Python 3.9.5/Pandas 1.1.3
I have been using Pandas to create JSON files from csv files - the key names in the JSON file are generated from the header names in the csv file. I am running into an issue where I have to use the same key name more than once (inside nested objects), but I can't have two headers in the csv file with the same name.
Example:
Up until now my csv file would be 4 columns: id
, data
, type
, location
. I've needed to a file of JSON objects (including a nested object) from these, and have done so using the following code:
import pandas as pd
import json
import os
csv = "/Users/me/file.csv"
csv_file = pd.read_csv(csv, sep=",", header=0, index_col=False)
csv_file['org'] = csv_file[['data', 'type']].apply(lambda s: s.to_dict(), axis=1)
csv_file[['id', 'org']].to_json("file.json", orient="records", lines=True, date_format="iso", double_precision=10, force_ascii=True, date_unit="ms", default_handler=None)
Assuming I have one row of data in the csv file with values 1
, ABC
, XYZ
and 123
, respectively, the above code would create a json file with this object:
{
"id":1,
"org":{
"data":"ABC",
"type":"XYZ"
},
"location":"123"
}
But today I received a new csv file with 6 columns - the same 4 as above, plus two new columns called data1
and type1
, which represents org_2
. I need the key name in the JSON file for these values to also be data
and type
but I can't name the columns in the csv file to that, b/c there are already columns with those names.
So what I need is, assuming the 6 columns values are 1
, ABC
, XYZ
, 123
, Foo
and Bar
the JSON object in the created file to look like this:
{
"id":1,
"org":{
"data":"ABC",
"type":"XYZ"
},
"location":"123",
"org_2":{
"data":"Foo",
"type":"Bar"
}
}
So something like this:
csv = "/Users/me/file.csv"
csv_file = pd.read_csv(csv, sep=",", header=0, index_col=False)
csv_file['org'] = csv_file[['data', 'type']].apply(lambda s: s.to_dict(), axis=1)
csv_file['org_2'] = csv_file[['data1', 'type1']].apply(lambda s: s.to_dict(), axis=1)
csv_file[['id', 'org', 'org_2']].to_json("file.json", orient="records", lines=True, date_format="iso", double_precision=10, force_ascii=True, date_unit="ms", default_handler=None)

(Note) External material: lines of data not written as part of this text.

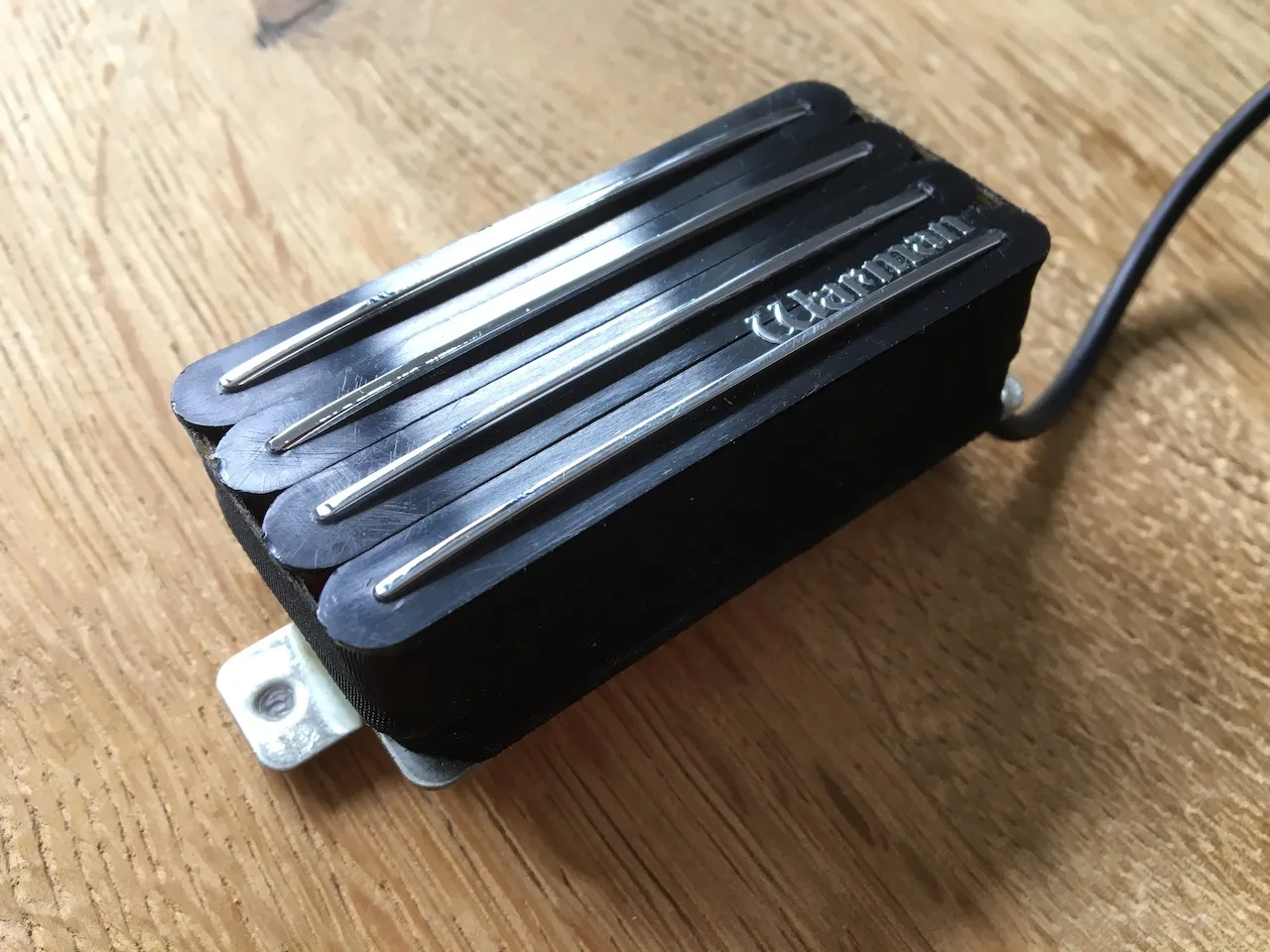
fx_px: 1064
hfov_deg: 61.7
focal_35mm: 29
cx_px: 635
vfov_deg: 48.2
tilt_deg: -59.9
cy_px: 476
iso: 32
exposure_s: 1/33
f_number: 2.2
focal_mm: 4.15
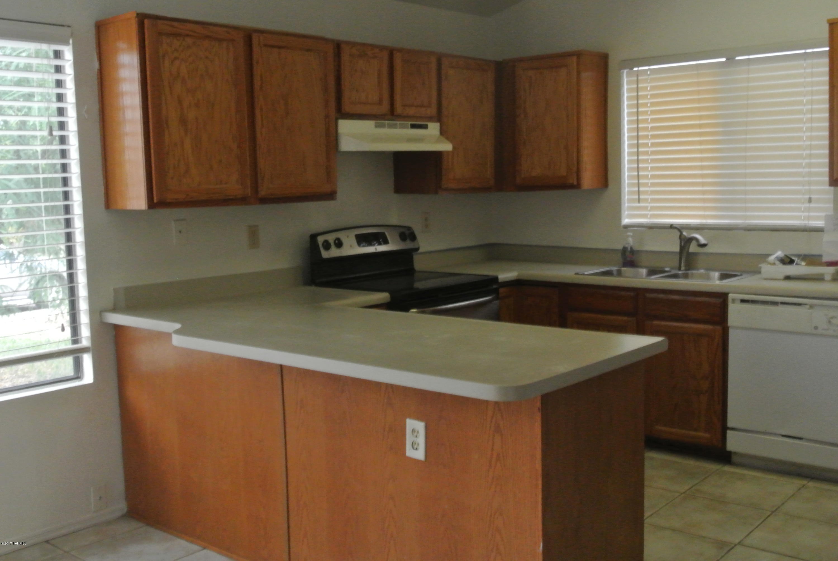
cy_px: 280
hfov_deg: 49.5
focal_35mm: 39
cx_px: 419
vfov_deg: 34.3
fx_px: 909
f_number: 4
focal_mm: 14.5
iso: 1600
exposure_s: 1/15
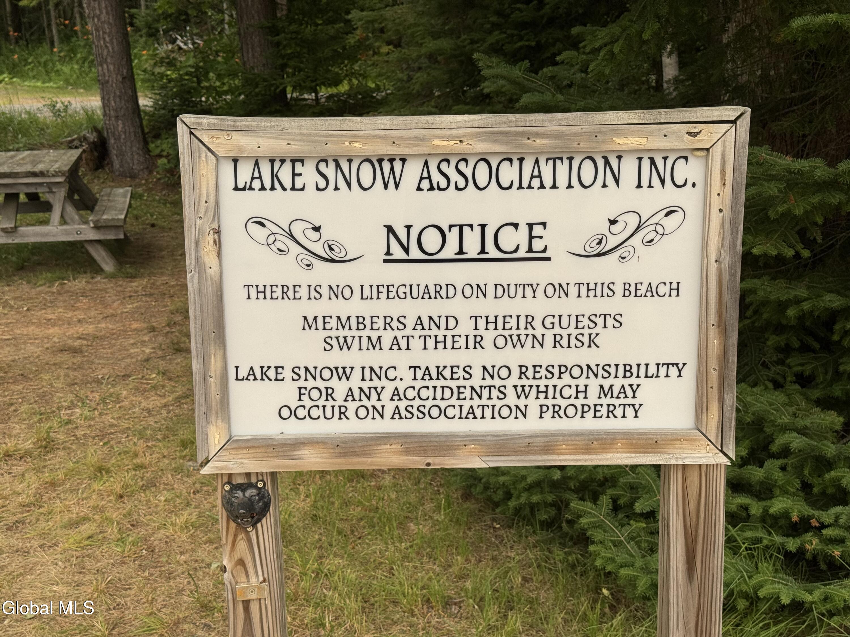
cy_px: 318
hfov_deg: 39.7
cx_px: 425
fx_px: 1179
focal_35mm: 48
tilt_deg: -10.0
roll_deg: +0.7
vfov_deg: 30.3
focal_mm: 6.76
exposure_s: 1/2415
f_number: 1.78
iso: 64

Except that the above of course is going to create keys called data1
and type1
whereas I need them to just be data
and type
.
CodePudding user response:
You need to rename the columns before apply:
csv_file['org_2'] = csv_file[['data1', 'type1']].set_axis(['data', 'type'], axis=1).apply(lambda s: s.to_dict(), axis=1)
CodePudding user response:
We can use rename function which return a new dataframe with renamed columns and apply lambda function over it.
csv = "/Users/me/file.csv"
csv_file = pd.read_csv(csv, sep=",", header=0, index_col=False)
csv_file['org'] = csv_file[['data', 'type']].apply(lambda s: s.to_dict(), axis=1)
csv_file['org_2'] = csv_file[['data1', 'type1']].rename(['data1' : 'data', 'type1':'type']).apply(lambda s: s.to_dict(), axis=1)
csv_file[['id', 'org', 'org_2']].to_json("file.json", orient="records", lines=True, date_format="iso", double_precision=10, force_ascii=True, date_unit="ms", default_handler=None)